Newly-elected Gambian President Adama Barrow posted on Twitter Saturday that he will return to his homeland and assume power now that defeated leader Yahya Jammeh has agreed to step down and leave the country.
Jammeh, who is expected to leave for Guinea within hours, agreed Friday to peacefully hand over power to Barrow, who is waiting in neighboring Senegal for safety reasons.
Jammeh's departure ends a political standoff that pushed Gambia to the brink of a military intervention by West African forces. The regional forces have been in Gambia for about a week because of Jammeh's refusal to concede defeat in last month’s presidential poll.
Jammeh's decision brings to a close a reign that started 22 years ago when he seized power in a coup. His authoritarian government had a reputation for torturing and killing perceived opponents to suppress dissent.

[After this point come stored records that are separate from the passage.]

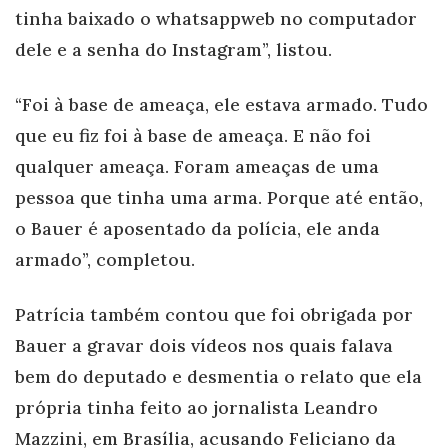
tinha baixado o whatsappweb no computador
dele e a senha do Instagram”, listou.
“Foi à base de ameaça, ele estava armado. Tudo
que eu fiz foi à base de ameaça. E não foi
qualquer ameaça. Foram ameaças de uma
pessoa que tinha uma arma. Porque até então,
o Bauer é aposentado da polícia, ele
anda
armado”, completou.
Patrícia também contou que foi obrigada por
Bauer a gravar dois vídeos nos quais falava
bem do deputado e desmentia o relato que ela
própria tinha feito ao jornalista Le
andro
Mazzini, em Brasília, acus
ando Feliciano da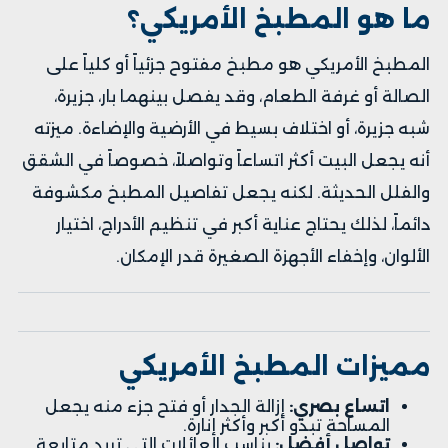
ما هو المطبخ الأمريكي؟
المطبخ الأمريكي هو مطبخ مفتوح جزئياً أو كلياً على
الصالة أو غرفة الطعام، وقد يفصل بينهما بار، جزيرة،
شبه جزيرة، أو اختلاف بسيط في الأرضية والإضاءة. ميزته
أنه يجعل البيت أكثر اتساعاً وتواصلاً، خصوصاً في الشقق
والفلل الحديثة. لكنه يجعل تفاصيل المطبخ مكشوفة
دائماً، لذلك يحتاج عناية أكبر في تنظيم الأدراج، اختيار
الألوان، وإخفاء الأجهزة الصغيرة قدر الإمكان.
مميزات المطبخ الأمريكي
اتساع بصري:
إزالة الجدار أو فتح جزء منه يجعل
المساحة تبدو أكبر وأكثر إنارة.
تواصل أفضل:
يناسب العائلات التي تريد متابعة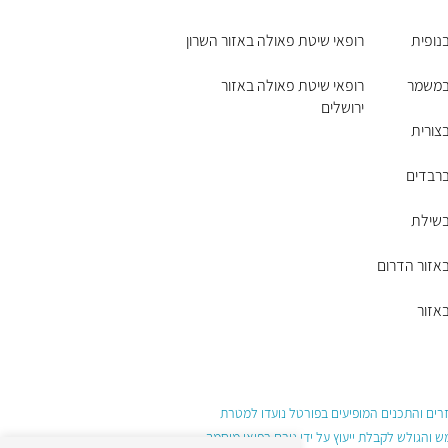
נופית
רופאי שיטת פאולה באזור השרון
במשמר
רופאי שיטת פאולה באזור
ירושלים
צורית
ברבדים
בשילת
אזור הדרום
אזור
עזרים והתכנים המופיעים בפורטל נועדו למטרת
והגולש לקבלת ייעוץ על ידי גורם רפואי מוסמך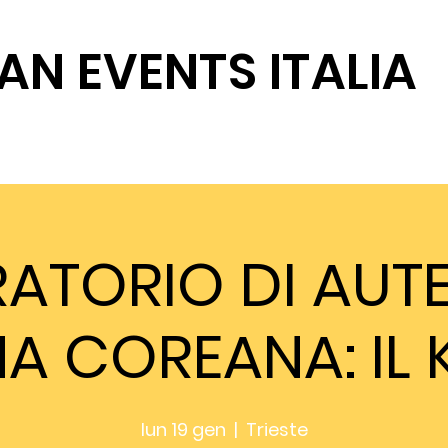
AN EVENTS ITALIA
SOSTIENICI
ATORIO DI AUT
A COREANA: IL 
lun 19 gen
  |  
Trieste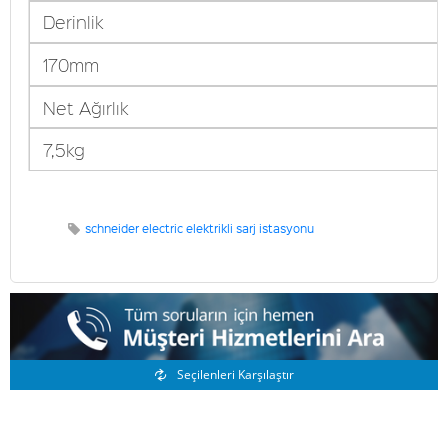
Derinlik
170mm
Net Ağırlık
7,5kg
schneider electric elektrikli sarj istasyonu
Benzer Ürünler
Seçilenleri Karşılaştır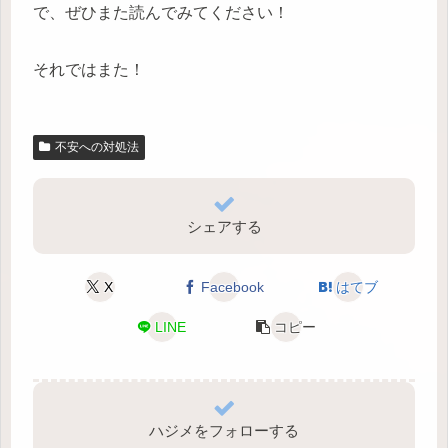
で、ぜひまた読んでみてください！
それではまた！
不安への対処法
シェアする
X
Facebook
はてブ
LINE
コピー
ハジメをフォローする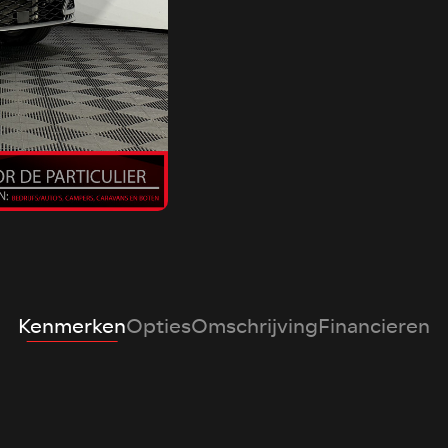
Kenmerken
Opties
Omschrijving
Financieren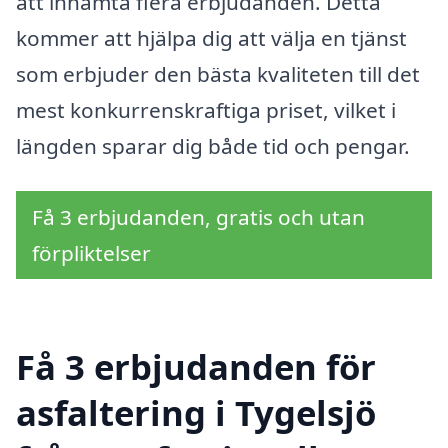
att inhämta flera erbjudanden. Detta
kommer att hjälpa dig att välja en tjänst
som erbjuder den bästa kvaliteten till det
mest konkurrenskraftiga priset, vilket i
längden sparar dig både tid och pengar.
Få 3 erbjudanden, gratis och utan
förpliktelser
Få 3 erbjudanden för
asfaltering i Tygelsjö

The former Gambian president negotiated Friday with the presidents of Guinea and Mauritania before agreeing to step down. Sources close to the talks said they discussed where Jammeh would live and whether he would be granted amnesty for alleged crimes committed during his reign.
Barrow, a property developer, led an opposition coalition few political observers thought would win. "The rule of fear has been banished from Gambia for good," Barrow said Friday in Dakar after it became clear Jammeh would cede power.